La mode aime à nouveau le boho-chic Mais les consommateurs ?
Assise sur une pelouse verte une cigarette à la main, dans le nouvel éditorial de Interview Magazine, l’actrice Lily-Rose Depp regarde l’objectif vêtue d’une robe babydoll en soie signée Chloé, soutenue sous la poitrine par un ruban en dentelle. Le look de la star est purement boho-chic : une esthétique née à la fin des années 2000 au festival Coachella, entre plumes et longs colliers de perles, mais qui trouve son inspiration dans la liberté d’expression des enfants des fleurs des années 70. Après des années d’absence, à la Paris Fashion Week FW24, le boho-chic a recommencé à faire du bruit, notamment grâce au premier défilé de Chemena Kamali en tant que nouvelle directrice artistique de Chloé. Entre volants, sabots en bois et sacs hobo, la designer a offert au public un voyage dans l’histoire de la marque, de la direction artistique de Karl Lagerfeld dans les années 70 à celle de Stella McCartney et Phoebe Philo au début des années 2000 (quand Kamali travaillait dans les bureaux de style de la maison). La particularité du néo-boho-chic est que la tendance est née des podiums et non des réseaux sociaux, contrairement à d’autres mouvements esthétiques contemporains comme l’indie sleaze et le coquette-core. Comme imposée « d’en haut », et non de la rue ou des espaces démocratiques en ligne, la tendance risquait de rester confinée dans la bulle de la haute couture. Pourtant, il n’en a rien été : sur Google, les recherches pour boho-chic ont augmenté de 59 % par rapport à l’année dernière, tandis que sur TheRealReal, l’intérêt pour Chloé a grimpé de 37 % seulement 24 heures après le défilé. Depuis le premier défilé de Kamali, a déclaré une représentante de la plateforme de revente à Vogue Business, les ventes de pièces vintage Chloé ont augmenté de 130 % d’un mois à l’autre. Est-il possible qu’après des années de tendances nées sur TikTok ou Instagram, la mode fasse enfin un retour aux sources ?

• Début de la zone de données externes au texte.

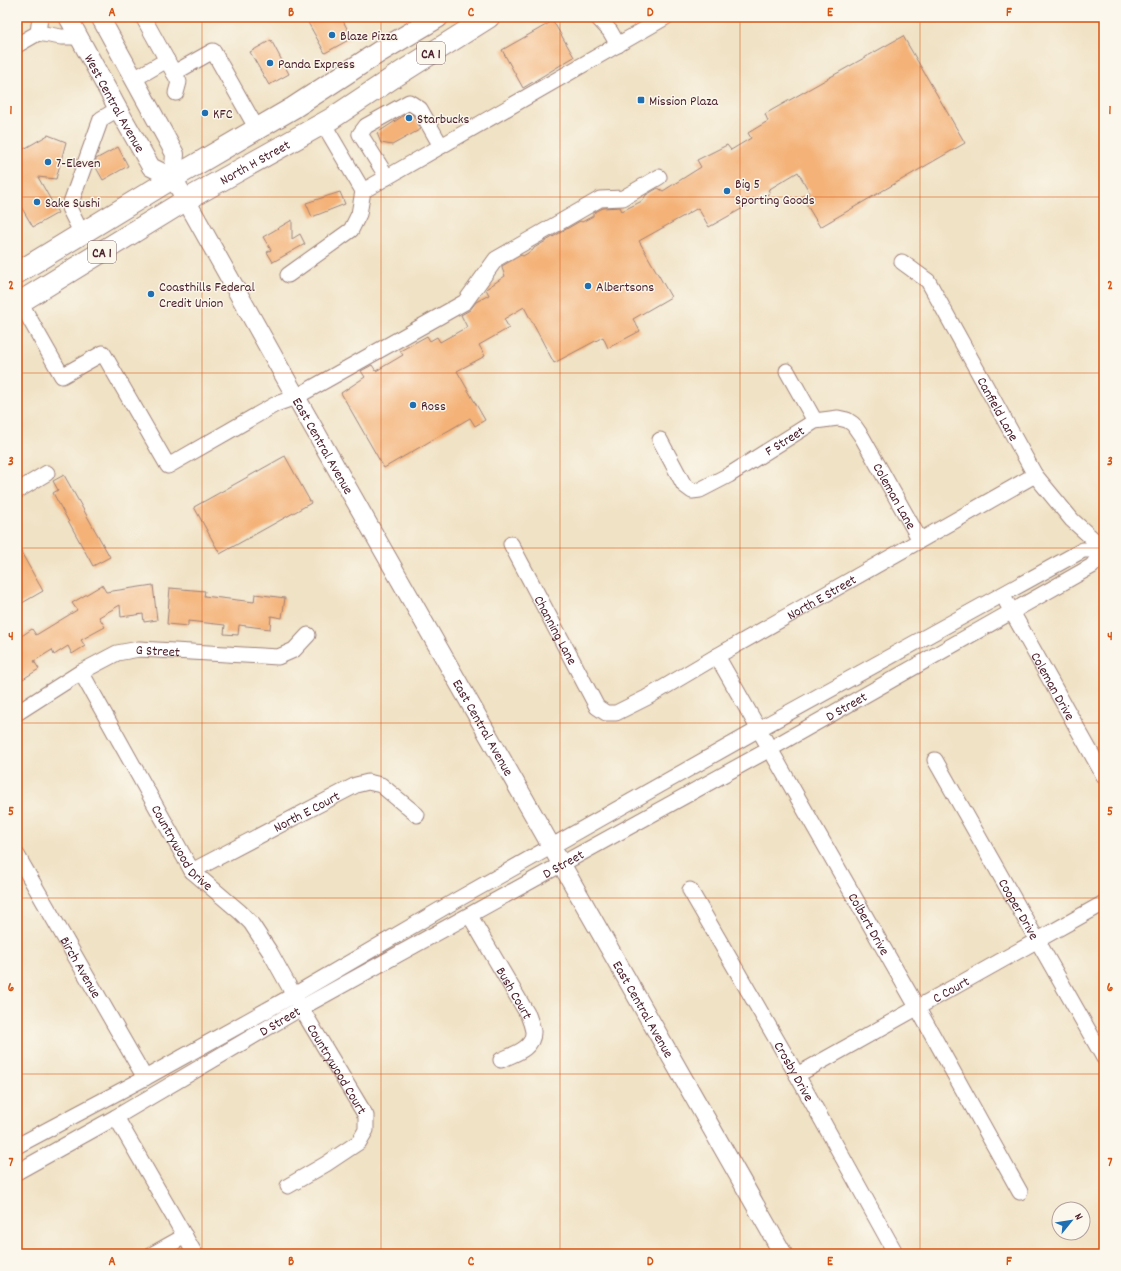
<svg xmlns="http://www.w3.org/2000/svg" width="1121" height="1271" font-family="Dekko,sans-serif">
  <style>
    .building { fill: #f4b278 }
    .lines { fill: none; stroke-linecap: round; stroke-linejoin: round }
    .minor-casing { stroke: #9d8078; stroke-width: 17 }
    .major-casing { stroke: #9d8078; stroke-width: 20 }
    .highway-casing { stroke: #9d8078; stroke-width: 23 }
    .minor { stroke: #fff; stroke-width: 15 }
    .major { stroke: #fff; stroke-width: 18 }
    .highway { stroke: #fff; stroke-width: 21 }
    .grid { fill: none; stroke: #d8530f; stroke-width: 1; stroke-opacity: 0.55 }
    .poi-dot { fill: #1f6fb2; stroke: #fbf7ec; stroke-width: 1.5 }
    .labels { text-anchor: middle; stroke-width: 3; stroke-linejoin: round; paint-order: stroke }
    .shield { fill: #fbf7ec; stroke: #7f6065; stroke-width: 1 }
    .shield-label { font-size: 13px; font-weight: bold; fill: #4a1f2b }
    .poi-label { font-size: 14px; fill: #4a1f2b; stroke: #fbf7ec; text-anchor: start }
    .street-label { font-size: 14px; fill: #4a1f2b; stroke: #fbf7ec }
    .neatline { fill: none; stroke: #d8530f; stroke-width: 1.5 }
    .grid-label { font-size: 13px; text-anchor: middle; font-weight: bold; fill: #d8530f }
  </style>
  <rect width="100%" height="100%" fill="#fbf7ec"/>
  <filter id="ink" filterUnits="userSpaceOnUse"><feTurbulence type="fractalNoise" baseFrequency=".025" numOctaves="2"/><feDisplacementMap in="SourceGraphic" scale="8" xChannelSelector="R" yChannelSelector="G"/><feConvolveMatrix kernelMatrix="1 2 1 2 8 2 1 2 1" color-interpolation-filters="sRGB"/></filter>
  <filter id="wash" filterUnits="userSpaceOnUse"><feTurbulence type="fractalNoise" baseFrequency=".012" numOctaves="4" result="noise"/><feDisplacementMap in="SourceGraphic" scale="16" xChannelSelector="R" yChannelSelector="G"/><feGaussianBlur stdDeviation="0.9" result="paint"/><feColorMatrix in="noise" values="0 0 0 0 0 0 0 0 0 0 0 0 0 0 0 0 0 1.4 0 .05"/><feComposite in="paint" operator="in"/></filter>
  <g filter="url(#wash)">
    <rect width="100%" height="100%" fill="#f0e2c5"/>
    <g id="blocks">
      <g class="building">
        <path d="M305,17H341L352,38L325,53Z"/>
        <path d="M553,21L574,57L523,88L502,50Z"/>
        <path d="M903,36L965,143L820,227L802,197L810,193L798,172L768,190L770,193L709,227L698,208L639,241L671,297L633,319L640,331L608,348L603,337L554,363L524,307L504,319L509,328L479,345L485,356L457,371L485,420L475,426L470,418L384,468L341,393L365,377L361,371L372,365L376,371L403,355L400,351L427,336L430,341L437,337L440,342L467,327L461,315L470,310L476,302L489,295L486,289L505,276L502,268V266L521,255L523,256L533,250L534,248L580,221L582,222L593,216V213L603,208L620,207L622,211L642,201L646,195L658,188L663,191L701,167L697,160L727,145L731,150L751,138L748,133L768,121L765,114Z"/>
        <path d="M271,40L289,74L269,85L250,52Z"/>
        <path d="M409,112L413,115L421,129L392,145L381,143L377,133Z"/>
        <path d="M48,135L66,142L56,179L38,177L58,213L33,227L17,200V153Z"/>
        <path d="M118,147L128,166L103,180L94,164L96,159Z"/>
        <path d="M340,192L345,204L312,217L306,203Z"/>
        <path d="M292,220V239L300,234L305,244L273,262L267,252L271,250L263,237Z"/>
        <path d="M285,456L311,503L220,554L194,507Z"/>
        <path d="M64,475L110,557L93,566L53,493L58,490L53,481Z"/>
        <path d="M17,545L43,591L17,606Z"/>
        <path d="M102,585L106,592L153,585L157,620L144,622L143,614L121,617L120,605L99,617L105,627L81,640L85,646L72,654L68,646L54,655L52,650L34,661L39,669L23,679L17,669V639L32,629L36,635L77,610L72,603Z"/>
        <path d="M170,588L205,591L204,596L254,602L255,594L285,598L282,618L271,616L270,629L239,625L238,635L224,634L225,625L188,621V626L167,624Z"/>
      </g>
    </g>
  </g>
  <g filter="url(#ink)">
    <use href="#blocks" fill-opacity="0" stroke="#9d8078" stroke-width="1"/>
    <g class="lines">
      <g class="minor-casing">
        <g id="minor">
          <path d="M143,17L179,82L176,93"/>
          <path d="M597,17L610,31L618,45"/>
          <path d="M38,33L40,17"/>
          <path d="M17,45L38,33L61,37H79"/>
          <path d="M174,73L213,51L257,129"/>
          <path d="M134,79L167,60"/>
          <path d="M387,177L360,134L366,126L409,102L420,109L441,146"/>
          <path d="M363,191L666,17"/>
          <path d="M82,234L69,208L101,119L118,109"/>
          <path id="s1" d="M902,262L928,281L1035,475L1072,520L1104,549"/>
          <path d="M288,275L351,230L359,214L363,191L323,123"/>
          <path d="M20,302L62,376L103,353L168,466L276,404L296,397L465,302L496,259L600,199L623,198L659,177"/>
          <path d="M787,371L815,421"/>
          <path id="s2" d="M660,440L684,485L692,491L700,490L729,475L815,421L838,418L847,420L853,424L862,437L920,540"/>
          <path d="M17,491L47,473"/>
          <path id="s3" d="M511,544L597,707L606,713H616L646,698L717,656L1035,475"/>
          <path id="s4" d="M1007,603L1104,776"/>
          <path id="s5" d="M717,656L917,1007L1020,1192"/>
          <path id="s6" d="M81,672L192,871L240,912L251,923L270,952L301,1008L366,1116V1130L359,1142L326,1164L288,1186"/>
          <path id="s7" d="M17,713L81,672L117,653L139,649L278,657L294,650L308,635"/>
          <path id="s8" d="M935,760L1104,1058"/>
          <path id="s9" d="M17,855L145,1078"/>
          <path id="s10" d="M192,871L356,785L368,782L381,785L417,815"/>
          <path id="s11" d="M690,890L797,1075L896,1254"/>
          <path id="s12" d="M470,916L528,1015C530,1020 532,1026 533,1031C534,1049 514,1054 501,1060"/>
          <path id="s13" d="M797,1075L1104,903"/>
          <path d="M116,1117L195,1254"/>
          <path d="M17,1146L145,1078L294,995L455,901L759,729L1083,550H1104"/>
          <path id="s14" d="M17,1172L116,1117L301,1008L770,749L1092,566L1104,551"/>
          <path d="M153,1254L185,1236"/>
        </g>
      </g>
      <g class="major-casing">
        <g id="major">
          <path id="s15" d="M68,17L118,109L151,167L173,178L186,200L296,397L783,1254"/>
          <path d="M100,17L175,154L173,178"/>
        </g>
      </g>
      <g class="highway-casing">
        <g id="highway">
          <path d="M17,273L173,178L293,108L379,52L438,17"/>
          <path id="s16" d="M17,304L186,200L331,119L394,77L489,17"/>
        </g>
      </g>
      <use href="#minor" class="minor"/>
      <use href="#major" class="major"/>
      <use href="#highway" class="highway"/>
    </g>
  </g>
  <path class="grid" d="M202,17V1254M381,17V1254M560,17V1254M740,17V1254M920,17V1254M17,197H1104M17,373H1104M17,548H1104M17,723H1104M17,898H1104M17,1074H1104"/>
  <g class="poi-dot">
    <circle cx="332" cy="35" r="4"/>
    <circle cx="270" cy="63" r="4"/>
    <rect x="637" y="96" width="8" height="8" rx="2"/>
    <circle cx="205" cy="113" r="4"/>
    <circle cx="409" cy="118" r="4"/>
    <circle cx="48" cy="162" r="4"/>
    <circle cx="727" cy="191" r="4"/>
    <circle cx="37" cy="202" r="4"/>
    <circle cx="588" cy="286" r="4"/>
    <circle cx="151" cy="294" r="4"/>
    <circle cx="413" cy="405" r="4"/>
  </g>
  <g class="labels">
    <g class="shield">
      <rect x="417" y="42" width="28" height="22" rx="3"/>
      <rect x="88" y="241" width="28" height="22" rx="3"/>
    </g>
    <g class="shield-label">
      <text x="431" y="58">CA 1</text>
      <text x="102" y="257">CA 1</text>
    </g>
    <g class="poi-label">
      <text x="340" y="40">Blaze Pizza</text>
      <text x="278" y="68">Panda Express</text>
      <text x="649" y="105">Mission Plaza</text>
      <text x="213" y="118">KFC</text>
      <text x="417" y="123">Starbucks</text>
      <text x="56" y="167">7-Eleven</text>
      <text x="735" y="188">Big 5<tspan x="735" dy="16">Sporting Goods</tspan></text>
      <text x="45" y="207">Sake Sushi</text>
      <text x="159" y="291">Coasthills Federal<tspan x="159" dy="16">Credit Union</tspan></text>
      <text x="596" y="291">Albertsons</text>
      <text x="421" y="410">Ross</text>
    </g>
    <g class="street-label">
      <text dy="5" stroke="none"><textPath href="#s15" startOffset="98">West Central Avenue</textPath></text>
      <text dy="5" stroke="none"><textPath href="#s16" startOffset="277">North H Street</textPath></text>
      <text dy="5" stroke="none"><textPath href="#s1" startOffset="178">Canfield Lane</textPath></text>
      <text dy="5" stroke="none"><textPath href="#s2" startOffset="167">F Street</textPath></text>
      <text dy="5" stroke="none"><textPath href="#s15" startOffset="503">East Central Avenue</textPath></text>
      <text dy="5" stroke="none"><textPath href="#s2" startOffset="326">Coleman Lane</textPath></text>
      <text dy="5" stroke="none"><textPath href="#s3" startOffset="441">North E Street</textPath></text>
      <text dy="5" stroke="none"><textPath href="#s3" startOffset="97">Channing Lane</textPath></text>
      <text dy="5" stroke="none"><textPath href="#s7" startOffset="158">G Street</textPath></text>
      <text dy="5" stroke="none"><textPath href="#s4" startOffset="95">Coleman Drive</textPath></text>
      <text dy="5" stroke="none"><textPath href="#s14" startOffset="951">D Street</textPath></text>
      <text dy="5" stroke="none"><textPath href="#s15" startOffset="827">East Central Avenue</textPath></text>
      <text dy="5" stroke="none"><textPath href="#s10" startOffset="129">North E Court</textPath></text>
      <text dy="5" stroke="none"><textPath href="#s6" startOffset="203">Countrywood Drive</textPath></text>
      <text dy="5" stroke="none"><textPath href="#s14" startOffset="627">D Street</textPath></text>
      <text dy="5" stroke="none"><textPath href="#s8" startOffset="171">Cooper Drive</textPath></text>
      <text dy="5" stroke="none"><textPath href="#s5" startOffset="308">Colbert Drive</textPath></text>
      <text dy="5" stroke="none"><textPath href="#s9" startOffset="129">Birch Avenue</textPath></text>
      <text dy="5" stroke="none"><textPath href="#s13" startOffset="176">C Court</textPath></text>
      <text dy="5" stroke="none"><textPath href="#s12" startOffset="89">Bush Court</textPath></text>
      <text dy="5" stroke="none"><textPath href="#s15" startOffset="1151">East Central Avenue</textPath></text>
      <text dy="5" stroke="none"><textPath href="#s14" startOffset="303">D Street</textPath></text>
      <text dy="5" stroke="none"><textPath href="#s6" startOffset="476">Countrywood Court</textPath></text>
      <text dy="5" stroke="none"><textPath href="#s11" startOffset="209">Crosby Drive</textPath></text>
    </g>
  </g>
  <rect width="1121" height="1271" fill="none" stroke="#fbf7ec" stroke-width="44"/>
  <g transform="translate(1071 1221) rotate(60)"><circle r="19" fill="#fbf7ec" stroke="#b4a19f"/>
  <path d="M0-3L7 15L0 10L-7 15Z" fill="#1f6fb2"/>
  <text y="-6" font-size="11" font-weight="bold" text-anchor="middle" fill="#4a1f2b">N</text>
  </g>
  <rect x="22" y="22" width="1077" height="1227" class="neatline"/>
  <g class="grid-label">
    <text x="112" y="16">A</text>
    <text x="291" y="16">B</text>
    <text x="471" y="16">C</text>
    <text x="650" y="16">D</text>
    <text x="830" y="16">E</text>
    <text x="1009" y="16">F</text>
    <text x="11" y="114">1</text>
    <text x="1110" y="114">1</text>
    <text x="11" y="289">2</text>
    <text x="1110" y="289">2</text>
    <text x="11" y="465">3</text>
    <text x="1110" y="465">3</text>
    <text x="11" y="640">4</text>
    <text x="1110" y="640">4</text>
    <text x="11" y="815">5</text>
    <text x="1110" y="815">5</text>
    <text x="11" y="991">6</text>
    <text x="1110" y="991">6</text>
    <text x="11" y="1166">7</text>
    <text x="1110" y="1166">7</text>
    <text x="112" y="1265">A</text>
    <text x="291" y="1265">B</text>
    <text x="471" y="1265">C</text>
    <text x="650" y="1265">D</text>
    <text x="830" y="1265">E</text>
    <text x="1009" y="1265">F</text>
  </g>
</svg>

Pour la première fois depuis des mois (voire des années), les podiums ont réussi à dicter une mode avant les médias sociaux. Il s'agit toujours d'une esthétique nostalgique, comme l'indie sleaze et l'an 2000, mais cette fois-ci, la tendance semble respirer un air frais. Peut-être parce que, contrairement à ses prédécesseurs, elle est obligée de s'éloigner de ses racines politiquement ambiguës et de se réinventer selon les canons de la culture de l'annulation ; peut-être parce qu'à part Chloé - boho chic par nature - le genre ne correspond pas à une signature ou à une autre : comme le souligne Vassallo, le boho-chic peut être interprété de manière totalement personnelle, même avec l'utilisation d'accessoires non étiquetés ou de vêtements vintage, ce qui rend le look original à chaque fois. Évidemment, une fois qu'il sera redevenu courant, il est possible que le boho-chic redevienne répétitif, mais il se peut aussi que, de manière surprenante, les consommateurs parviennent à le rendre authentique. Comme devrait l'être le style de chacun, après tout.